Wen möchten Sie mit Ihrem Weiterbildungsangebot ansprechen?
Mit dem Basistraining sprechen wir Lehrpersonen und Menschen an, die in einem pädagogischen Umfeld arbeiten. Personen, die sich ihrer Beziehungskompetenz vielleicht bereits bewusst sind, sie aber stärken möchten. Das Umfeld Schule befindet sich momentan in einem grossen Umbruch – es gibt viele offene Baustellen. Da kann es wohltuend sein, wenn eine Weiterbildung bei einem selber ansetzt, und nicht primär mit äusseren Strukturen gekämpft werden muss. Solche Lehrpersonen können gute Vorbilder sein, die nach aussen wirken und zeigen, dass etwas gelingen kann. Sie können andere neugierig machen oder ihnen neue Wege aufzeigen. Bei vielen Lehrpersonen ist ein grosses Interesse für Veränderung vorhanden.

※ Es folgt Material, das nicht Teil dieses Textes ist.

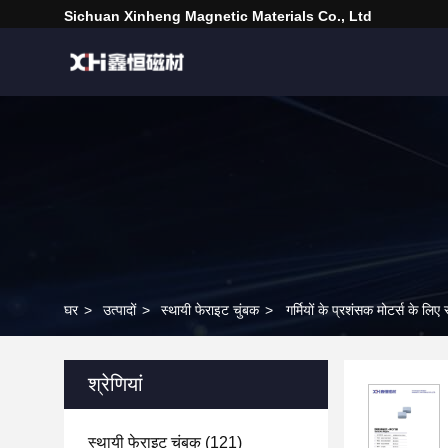
Sichuan Xinheng Magnetic Materials Co., Ltd
घर
>
उत्पादों
>
स्थायी फेराइट चुंबक
>
गर्मियों के प्रशंसक मोटर्स के लि
श्रेणियां
स्थायी फेराइट चुंबक
(121)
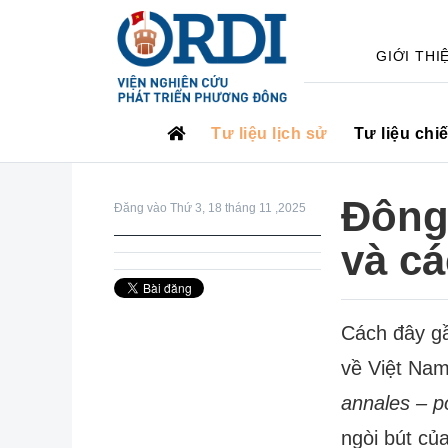
GIỚI THI
Tư liệu lịch sử
Tư liệu chi
Đông
Đăng vào Thứ 3, 18 tháng 11 ,2025
và cá
Cách đây gầ
về Việt Nam
annales – pol
ngòi bút củ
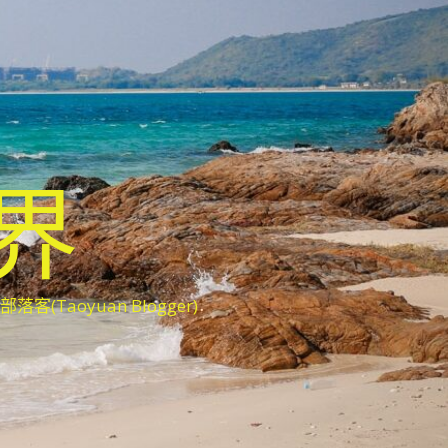
世界
oyuan Blogger)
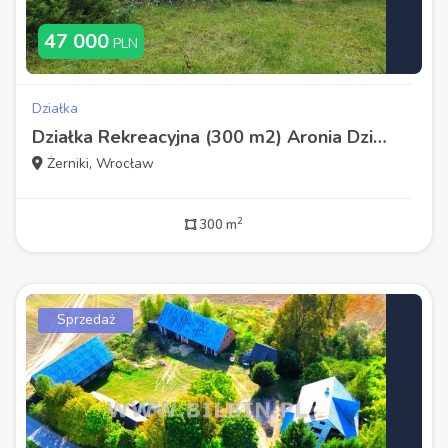
47 000
PLN
Działka
Działka Rekreacyjna (300 m2) Aronia Działkowiec DOMEK (Wrocław)
Żerniki, Wrocław
2
300 m
Sprzedaż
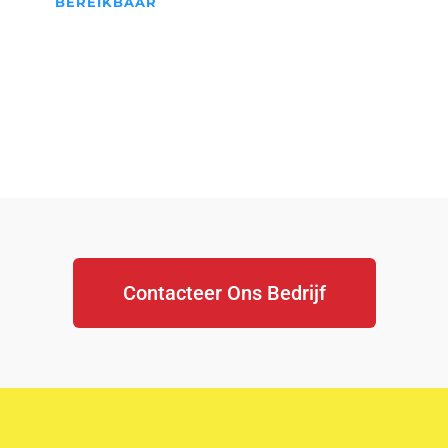
BEREIKBAAR
We Staan Altijd Voor jullie
klaar...
Contacteer Ons Bedrijf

Was ist in Ihrer Weiterbildung neu oder anders?
Wir bauen darauf auf, was heute bereits an den pädagogischen Hochschulen gelehrt wird. Speziell ist sicher die Verbindung zwischen Praxis und Theorie. Es nehmen Lehrpersonen teil, die mitten im Schulleben stehen, die tagtäglich Erfahrungen machen. Innerhalb eines Jahres erhalten sie so die Möglichkeit, diese Erfahrungen immer wieder zu thematisieren, aus wechselnder Optik anzuschauen und zu reflektieren.

Bräuchten Lehrpersonen nicht besser ein Coaching vor Ort? 
Das wäre auch eine Möglichkeit. Ich will das eine nicht gegen das andere ausspielen. Unsere Weiterbildung ist einfach eine andere Form. In einer Gruppe von Gleichgesinnten aus der Distanz ein Thema zu betrachten, andere Blickwinkel kennenzulernen und auszuprobieren – und erst dann nach aussen zu treten – ist sehr bestärkend. Vor allem dann, wenn in der Schule ein rauerer Wind weht. Die Erfahrungen sollen ja primär unterstützen und einen positiven Effekt haben.

Ruth Meyer, 45, arbeitet als selbständige Team- und Organisationsentwicklerin und Supervisorin in Basel. Die Weiterbildung «damit uns Schule gut tut – Basistraining Beziehungskompetenz im Berufsalltag» ist eine Zusammenarbeit mit dem Berater und Erwachsenenbildner Urs Eisenbart aus St. Gallen. Sie richtet sich an Lehrpersonen und Menschen, die im pädagogischen Umfeld tätig sind. Der Kurs startet erstmals im März 2015 in Lenzburg.